Selected extract
§

Information-Centric Networking (ICN) is an approach to evolve the Internet infrastructure to directly access Named Data Objects (NDOs) by its name, i.e., the name of NDO is directly used to route the request to the data object. Such name-based routing in ICN has inherent challenges in supporting globally scalable routing system, producer mobility, off-path caching, etc. In order to address these challenges, the Name Resolution Service (NRS) has been integrated into several ICN projects and literature [Afanasyev] [Zhang2] [Ravindran] [SAIL] [MF] [Bayhan].

This document describes how ICN architectures may change and what implications are introduced within the ICN routing system when NRS is integrated into ICN. It also discusses ICN architectural considerations for an NRS. In other words, the scope of this document includes considerations in the veiw of the ICN architecture and routing system when NRS is integrated into ICN. The NRS itself discussion is provided in the NRS design guidelines [NRSguidelines] document.

2. Terminology

• Name Resolution Service (NRS): NRS in ICN is defined as the service that provides the name resolution function for translating an object name into some other information such as a locator, another name, etc. for forwarding the object request [NRSguidelines].
• NRS server: The NRS is a service maintained by a distributed mapping database system. The NRS consists of the distributed NRS servers storing the mapping records in database. NRS servers store and maintain the mapping records that keep the mappings of name to some other information that is used for forwarding content request.
• NRS resolver: The client side of the NRS is called an NRS resolver. The resolver is responsible for initiating the name resolution request queries that ultimately lead to a name resolution of the data objects. NRS resolvers can be located in the consumer (or client) nodes and ICN routers. NRS resolver may also cache the mapping records obtained through the name for later usage.
• Name registration: In order to create the NRS, the content names and their mapping records must be registered in NRS system by a publisher who has at least one authoritative NRS server or by a producer who generates named data objects. The mapping information is the mapping of a name to some information such as another names and locators, which are used for forwarding the content request. Thus, a publisher or producer creates an NRS registration request and send to an NRS server. On registration, the NRS server stores the mapping record in the database and sends an ACK as a response back to the producer or publisher.
• Name resolution: Name resolution is the main process of the NRS. It is performed by an NRS resolver which can be deployed on a consumer node or an ICN router. When the required name mapping record has not been stored in the cache of a NRS resolver, it sends a name resolution request toward the NRS server. The NRS server searches the content name in its mapping record database, retrieves and sends the mapping record in the name resolution response message to the NRS resolver.

3. Background

The name-based routing in ICN has inherent challenges in supporting globally scalable routing system, producer mobility, off-path caching, etc. In order to address these challenges, an NRS has been integrated into several ICN projects and literature as follows:

• Routing scalability : In ICN, application names identifying contents are used directly for packet delivery, so ICN routers run a name-based routing protocol to build namebased routing and forwarding tables. Similar to the scalability challenge of IP routing, if non-aggregatable name prefixes are injected to the Default Route Free Zone (DFZ) of ICN, they would be driving the growth of the DFZ routing table size. Thus, integrating an NRS with ICN can be a feasible solution to keep the routing table size under control, where the NRS resolves name prefixes which do not exist in the DFZ forwarding table into globally routable prefixes such as one proposed in NDN [Afanasyev]. Another approach deal with routing scalability is the Multi-level Distributed Hash Table (MDHT) used in NetInf [Dannewitz]. It provides name-based anycast routing that can support a non-hierarchical namespace can be adopted on a global scale [Dannewitz2].

§

Given records
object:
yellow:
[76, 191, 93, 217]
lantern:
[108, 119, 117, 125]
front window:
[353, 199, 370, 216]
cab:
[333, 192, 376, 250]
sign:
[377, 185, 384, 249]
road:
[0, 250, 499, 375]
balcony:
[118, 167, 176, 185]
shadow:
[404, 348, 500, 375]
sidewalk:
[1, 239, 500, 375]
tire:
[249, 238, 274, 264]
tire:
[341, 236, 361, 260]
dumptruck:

§

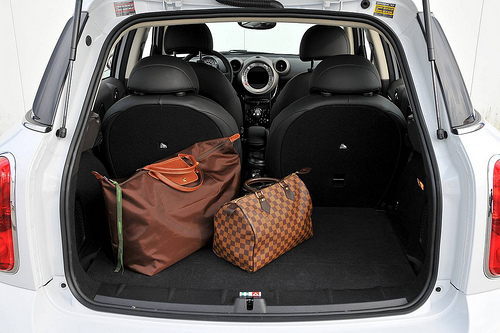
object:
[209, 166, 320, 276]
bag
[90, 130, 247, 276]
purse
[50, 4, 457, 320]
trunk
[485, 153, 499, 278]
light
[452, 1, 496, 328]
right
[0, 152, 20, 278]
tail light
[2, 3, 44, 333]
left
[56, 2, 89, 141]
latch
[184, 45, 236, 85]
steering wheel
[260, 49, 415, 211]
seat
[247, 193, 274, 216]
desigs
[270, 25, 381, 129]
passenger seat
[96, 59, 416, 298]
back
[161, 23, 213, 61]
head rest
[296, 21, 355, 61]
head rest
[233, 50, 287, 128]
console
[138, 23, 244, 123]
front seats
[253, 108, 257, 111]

§

Brief
Summarize the excerpt on name resolution in Information-Centric Networking in two sentences.

Task response
Information-Centric Networking routes requests directly by the names of data objects, which makes globally scalable routing, producer mobility and off-path caching difficult, so several ICN projects integrate a Name Resolution Service that translates an object name into information such as a locator or another name. The document considers how ICN architecture and routing change when such a service is added, defines its servers, resolvers, name registration and name resolution, and explains how it can keep routing table size under control, noting the Multi-level Distributed Hash Table used in NetInf as another approach.